The two arguments inflatedDemandDate and censoredDemandDate can take one or two vectors as input. If two date vectors are provided, then, the pairs (start, end) are treated as inclusive segments, with the first date being the start of the segment, and the second date being the end of the segment. If only one date vector is provided, then, segments are considered to be 1-day long; the dates flag the exact days to be considered as inflated or censored.

If demand censorship or inflation are recurrent - per year, per week, etc. - then, there is no need to mark the demand as such, as the forecasting engine handles such patterns automatically.

## Forecasting promotions

The forecasting engine offers a native support for promotions. Providing data about promotions is optional. However, when promotions data is provided, promotions are expected to be specified both in the past and in the future. At the very least, the argument promotionDate can be provided alone. The argument promotionDate follows the same usage pattern as censoredDemandDate: when a single date vector is provided, promotional periods are considered to be 1-day long, if two dates are provided, the first vector represents inclusive start dates, while the second represents inclusive end dates.

The promotionDiscount argument is optional, and can be provided in order to help the forecasting engine gain insights about the intensity of a given promotion. A number vector is expected for this argument, and the forecasting engine treats this data as ordinal values: the greater the discount, the greater the expected promotional impact. In practice, it is the forecasting engine that computes the expected demand uplift based on uplifts observed for past promotions.

The promotionCategory argument is also optional, and can be provided as a classification of promotional events. When provided, this argument is leveraged by the forecasting engine to test the affinities between promotional events, and to detect whether events marked within the same category achieve similar demand uplifts. This argument is very similar in spirit to the category argument, except that it is applied to promotions instead of being applied to items.

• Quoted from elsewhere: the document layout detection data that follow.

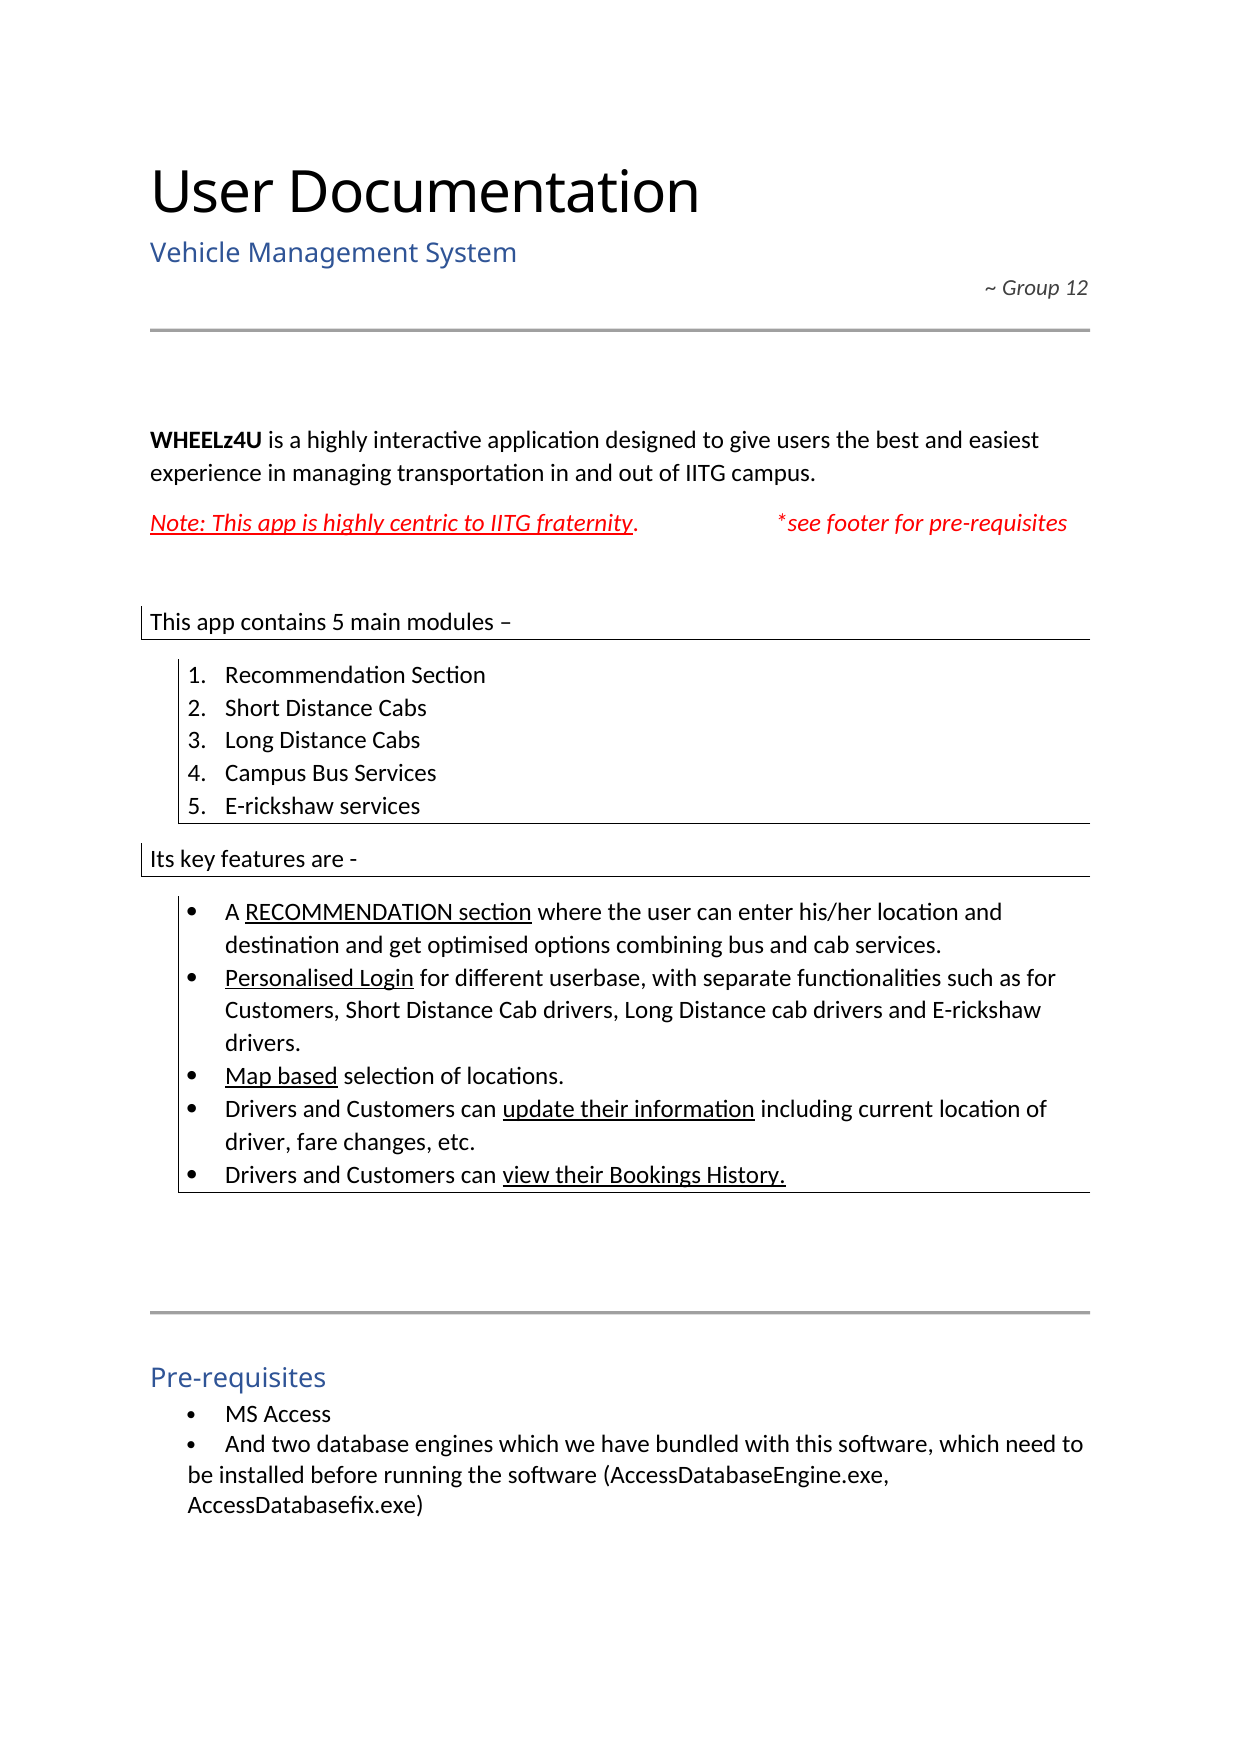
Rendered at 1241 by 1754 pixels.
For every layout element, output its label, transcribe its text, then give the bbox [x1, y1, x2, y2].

list E-rickshaw services [179, 791, 1090, 823]
text This app contains 5 main modules – [142, 606, 1090, 639]
list Short Distance Cabs [179, 692, 1090, 722]
list Long Distance Cabs [179, 725, 1090, 755]
text ~ Group 12 [150, 273, 1090, 301]
list Drivers and Customers can update their information including current location of driver, fare changes, etc. [179, 1093, 1090, 1157]
list Recommendation Section [179, 659, 1090, 689]
text Note: This app is highly centric to IITG fraternity. *see footer for pre-requisites [150, 507, 1090, 537]
title User Documentation [150, 150, 1090, 229]
subtitle Pre-requisites [150, 1358, 1090, 1395]
text WHEELz4U is a highly interactive application designed to give users the best and easiest experience in managing transportation in and out of IITG campus. [150, 424, 1090, 488]
list Map based selection of locations. [179, 1061, 1090, 1091]
list MS Access [187, 1398, 1090, 1428]
subtitle Vehicle Management System [150, 234, 1090, 271]
list Drivers and Customers can view their Bookings History. [179, 1159, 1090, 1192]
list Personalised Login for different userbase, with separate functionalities such as for Customers, Short Distance Cab drivers, Long Distance cab drivers and E-rickshaw drivers. [179, 962, 1090, 1058]
list And two database engines which we have bundled with this software, which need to be installed before running the software (AccessDatabaseEngine.exe, AccessDatabasefix.exe) [187, 1428, 1090, 1520]
text Its key features are - [142, 843, 1090, 876]
list A RECOMMENDATION section where the user can enter his/her location and destination and get optimised options combining bus and cab services. [179, 896, 1090, 959]
list Campus Bus Services [179, 758, 1090, 788]
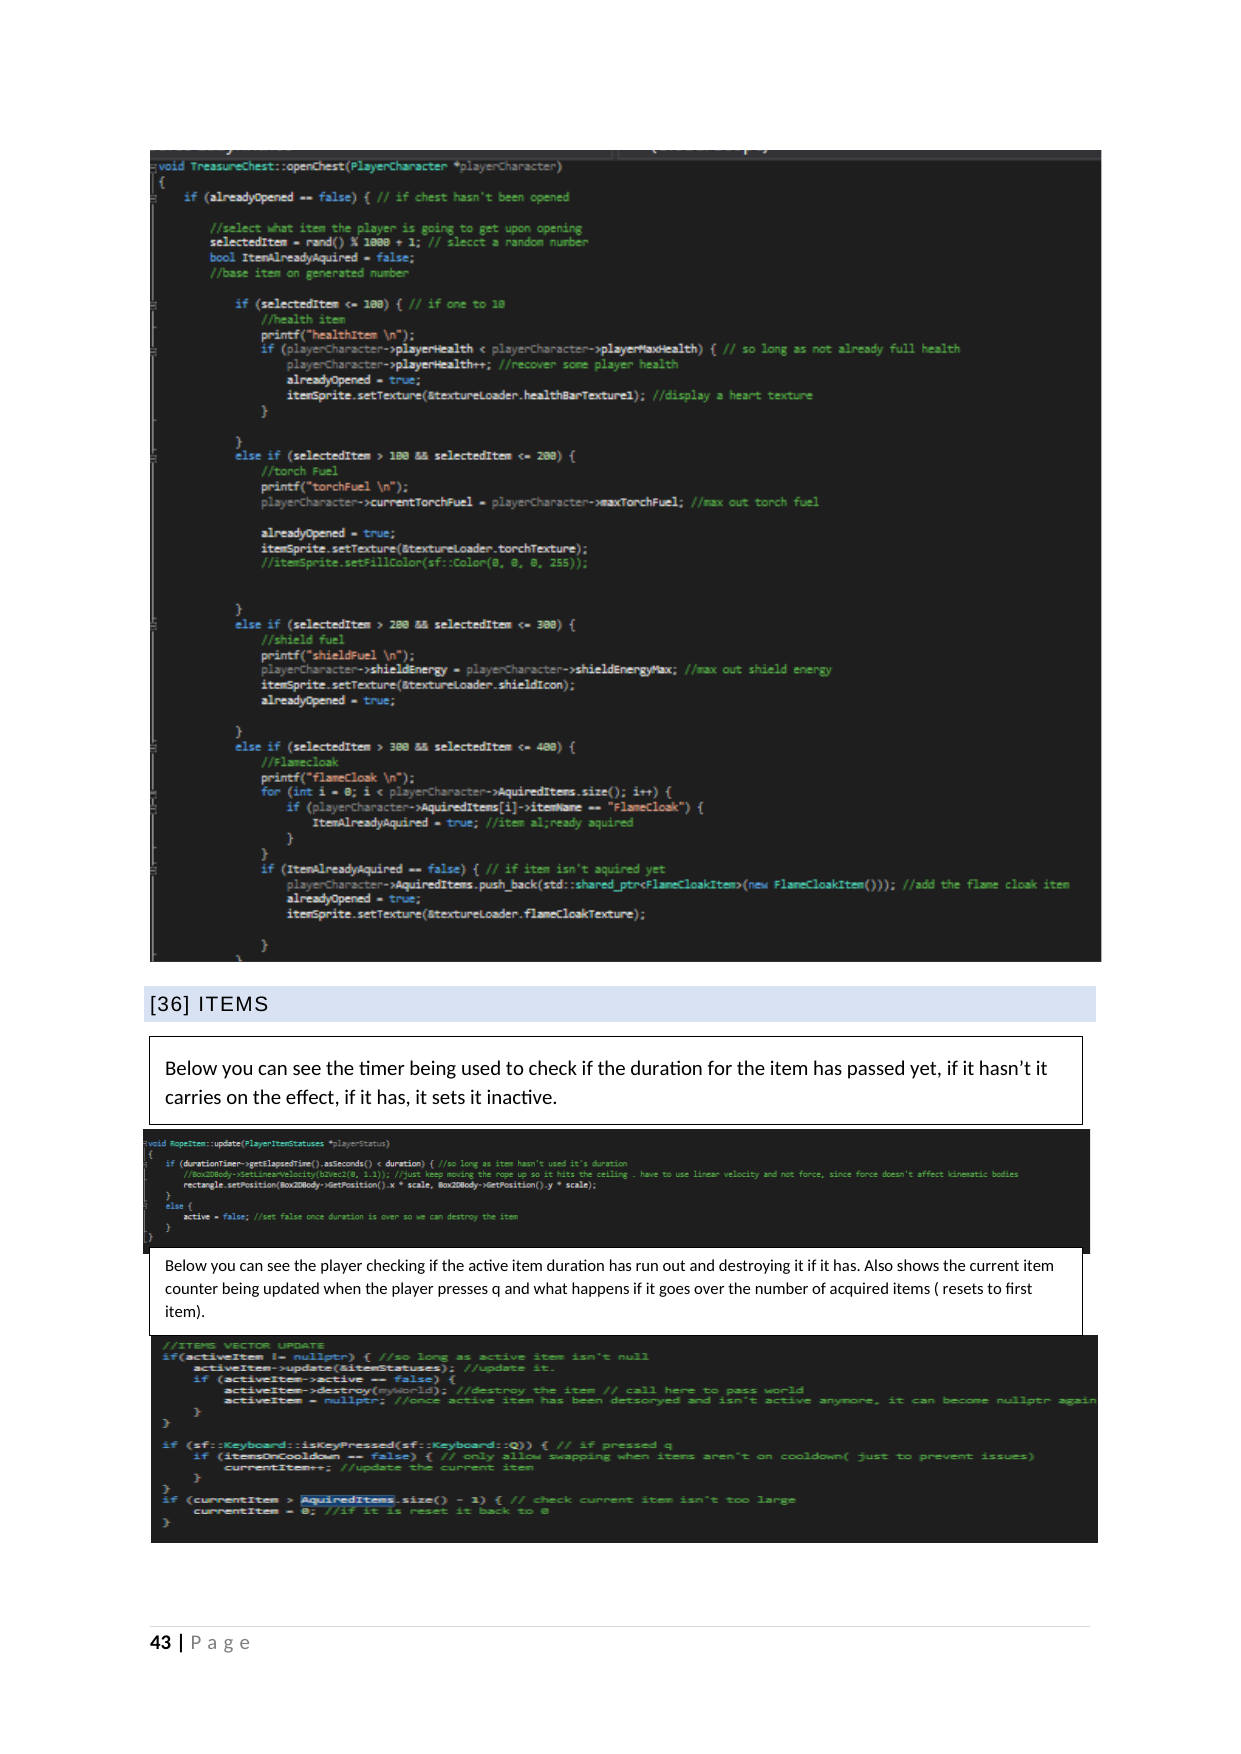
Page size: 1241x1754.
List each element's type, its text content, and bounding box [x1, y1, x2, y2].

picture [151, 1335, 1098, 1543]
picture [150, 150, 1102, 962]
subtitle [36] Items [150, 992, 1090, 1016]
picture [143, 1129, 1091, 1254]
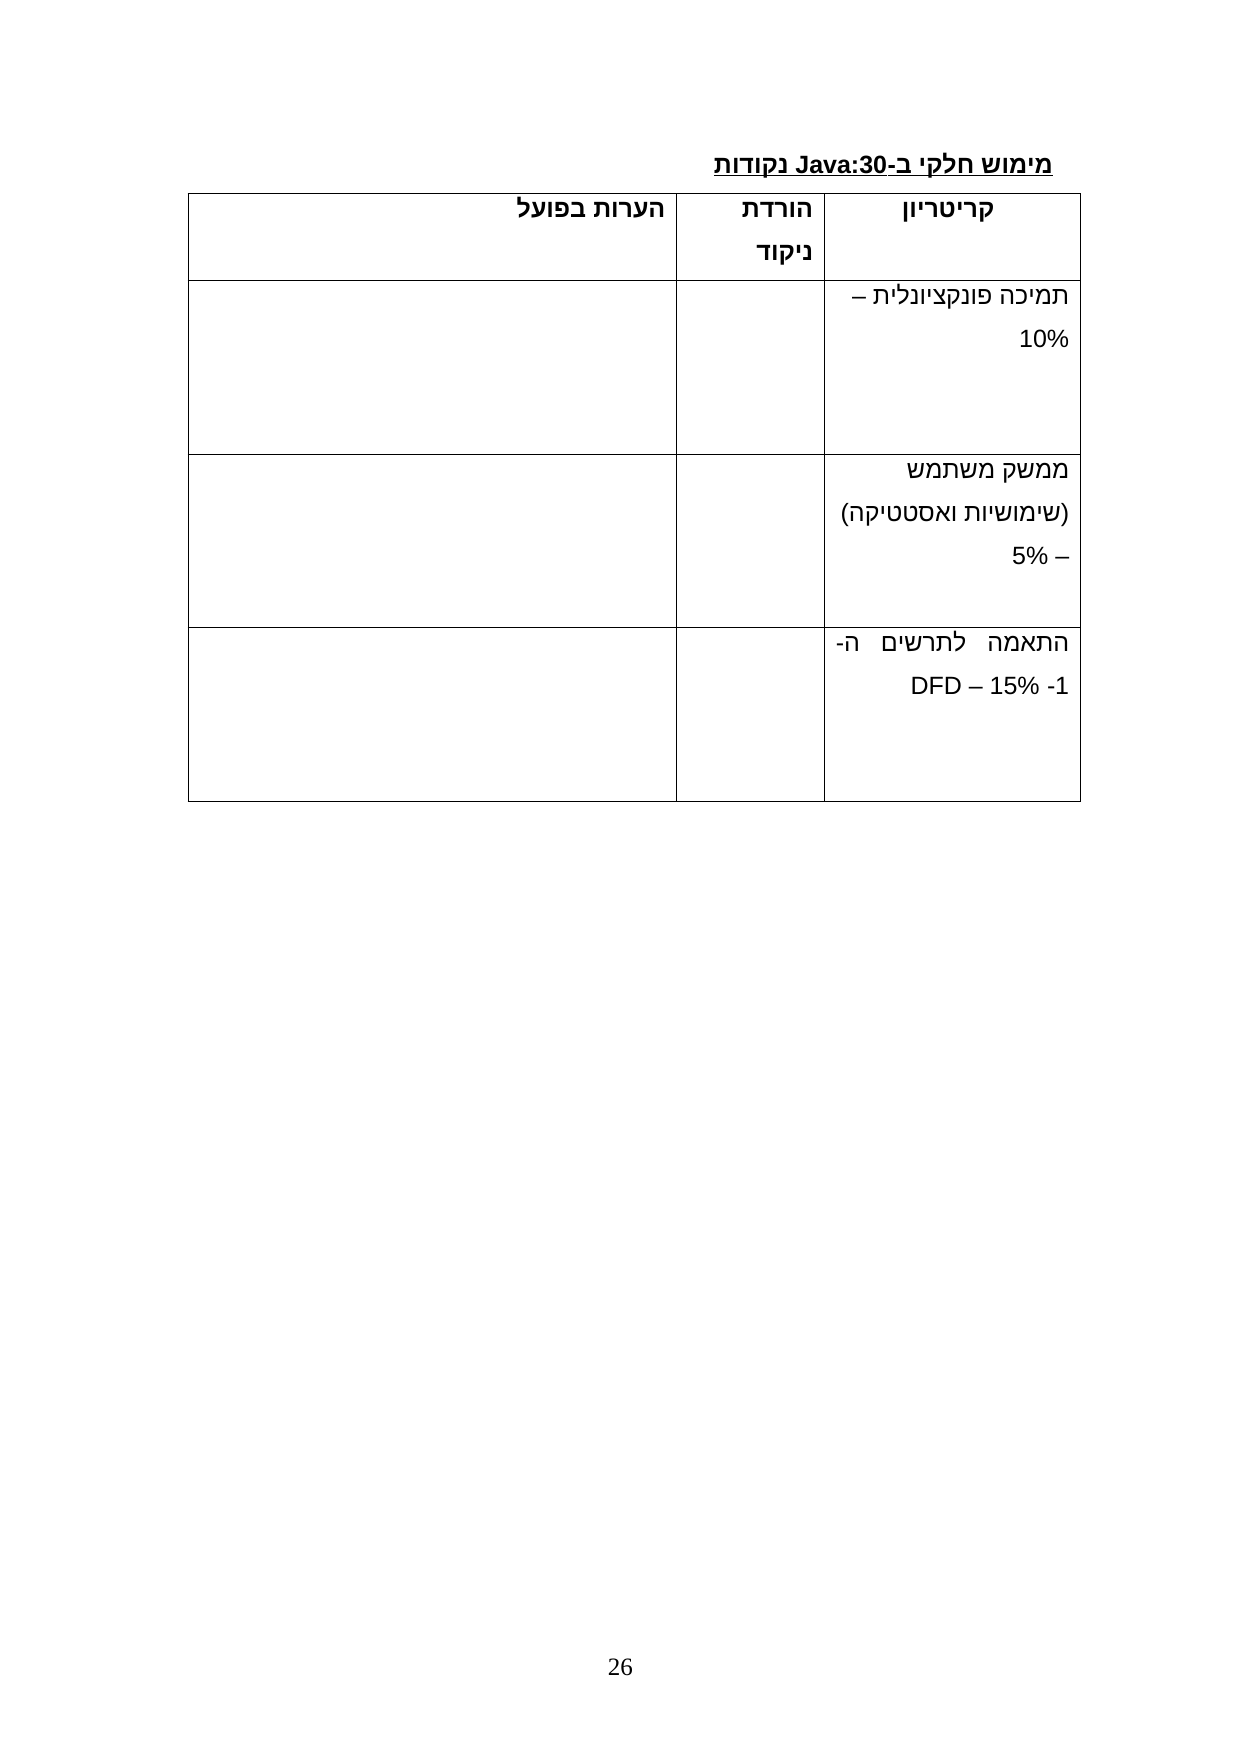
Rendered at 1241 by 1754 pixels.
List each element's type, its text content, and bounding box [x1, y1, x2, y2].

table_cell ממשק משתמש (שימושיות ואסטטיקה) – 5% [825, 455, 1080, 627]
table_cell תמיכה פונקציונלית – 10% [825, 281, 1080, 454]
table_cell [189, 628, 676, 801]
table_cell [189, 455, 676, 627]
table_cell התאמה לתרשים ה- 1- DFD – 15% [825, 628, 1080, 801]
table_header קריטריון [825, 194, 1080, 280]
table_header הורדת ניקוד [677, 194, 824, 280]
table_cell [677, 628, 824, 801]
table_cell [677, 455, 824, 627]
table_cell [677, 281, 824, 454]
text מימוש חלקי ב-Java:30 נקודות [187, 150, 1053, 179]
table_cell [189, 281, 676, 454]
table_header הערות בפועל [189, 194, 676, 280]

Caveat lector. Promotions are notoriously difficult to forecast even with excellent historical data. Lokad’s experience indicates that most companies do not have high accuracy promotional data readily available. That being said, such data can be obtained through careful preparation at the later stages of a project. As rule of thumb, gathering promotional data that is good enough to actually improve a forecast’s accuracy requires significant amounts of effort. Feeding the forecasting engine with approximate promotional data only decreases the resulting accuracy.

When promotions data is provided, the periods relating to promotional activity should typically not be flagged through the argument inflatedDemandDate. Flagging a period through both arguments promotionDate and inflatedDemandDate has a subtle semantic: it indicates that the promotional uplift has been inflated beyond what would be reasonably expected from a promotion, and the promotion itself would be considered as biased.